On Friday, September 10, 2010 6:25 AM, Herbert J. Bernstein wrote:
[James Hester wrote:]
>> "Note that a CIF2-conformant character stream that forms part of a
>> larger stream is not constrained to be in UTF8 encoding if the
>> encoding of the CIF2 stream is specified in a standards-conformant
>> manner within the enclosing stream.  For example, CIF2 content within
>> an XML file is not constrained to be UTF8-encoded as standard XML
>> attributes can be used to manage encoding."
>
>is almost reasoanble, but basically says that it will be easier to handle CIF2 is almost any external >container, rather than as itself.
>I would suggest saying.
>
>The description of a conformant CIF2 in terms of a UTF8 encoding is intended to provide clarity in the >description of a CIF2, not to prevent use of CIF2 in terms of other encodings, such as UCS-2 unicode  or code->page-based encodings needed for editors in particular system, nor to prevent used of transformed CIF2 in other >containers such as HDF5 and XML or imgCIF/CBF, as long as the decodings/encoding or other transformations that >would be necessary to go to and from a UTF8 CIF2 representation are clearly and unambiguously defined.

I think this matter would be best addressed by explicitly adopting an idea that we have discussed before: a formal separation between the definition of CIF text (i.e. James's "CIF2-conformant character stream") and the particular kind of packaging that we are accustomed to calling "a CIF" or "a CIF file".  James's suggestion implies such a separation anyway, so let's not do it halfway.  Given such a separation, the explanatory comment could be as simple as:

"This specification's definition of the 'CIF File' serialization form for CIF2 text is not intended to preclude definition or use of other serialization forms, such as HDF5-based forms, XML-based forms, or imgCIF/CBF."

I choose the term "serialization form" because it puts primary emphasis on the CIF text (which after all is the subject of the bulk of the specification).  Every correct serialization of CIF text is, by definition, transformable into CIF text form.

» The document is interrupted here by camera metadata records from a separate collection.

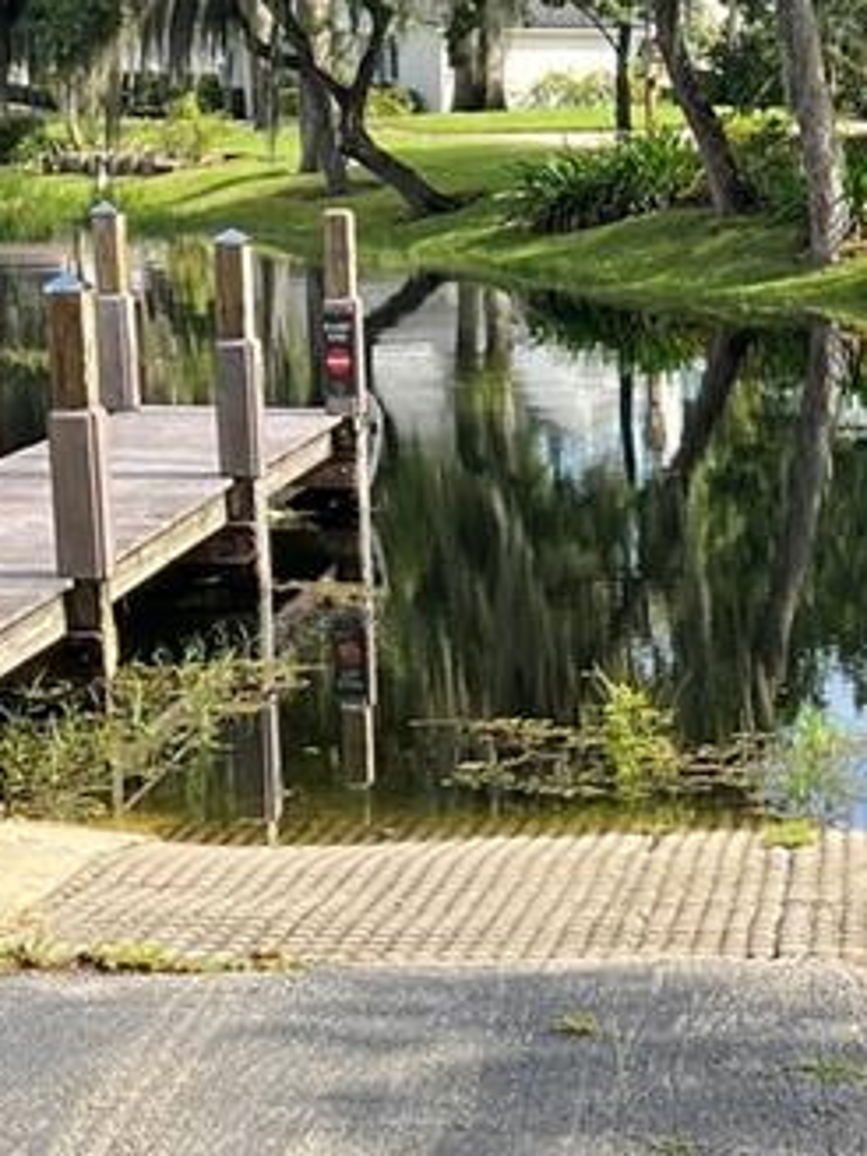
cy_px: 902
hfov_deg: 15.4
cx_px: 715
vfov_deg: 20.4
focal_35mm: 95
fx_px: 3173
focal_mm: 5.7
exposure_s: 1/873
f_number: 1.5
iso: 50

There remains a minor question of which CIF details are considered part of the serialization form, and which are an integral to the CIF text.  Character encoding and initial BOM (however we feel about that) are surely part of the serialization form.  Including end-of-line conventions as a serialization detail might also be convenient.  The biggest question for me is how to categorize the CIF version comment.  I am inclined to make it part of the serialization form, but I can see arguments both ways.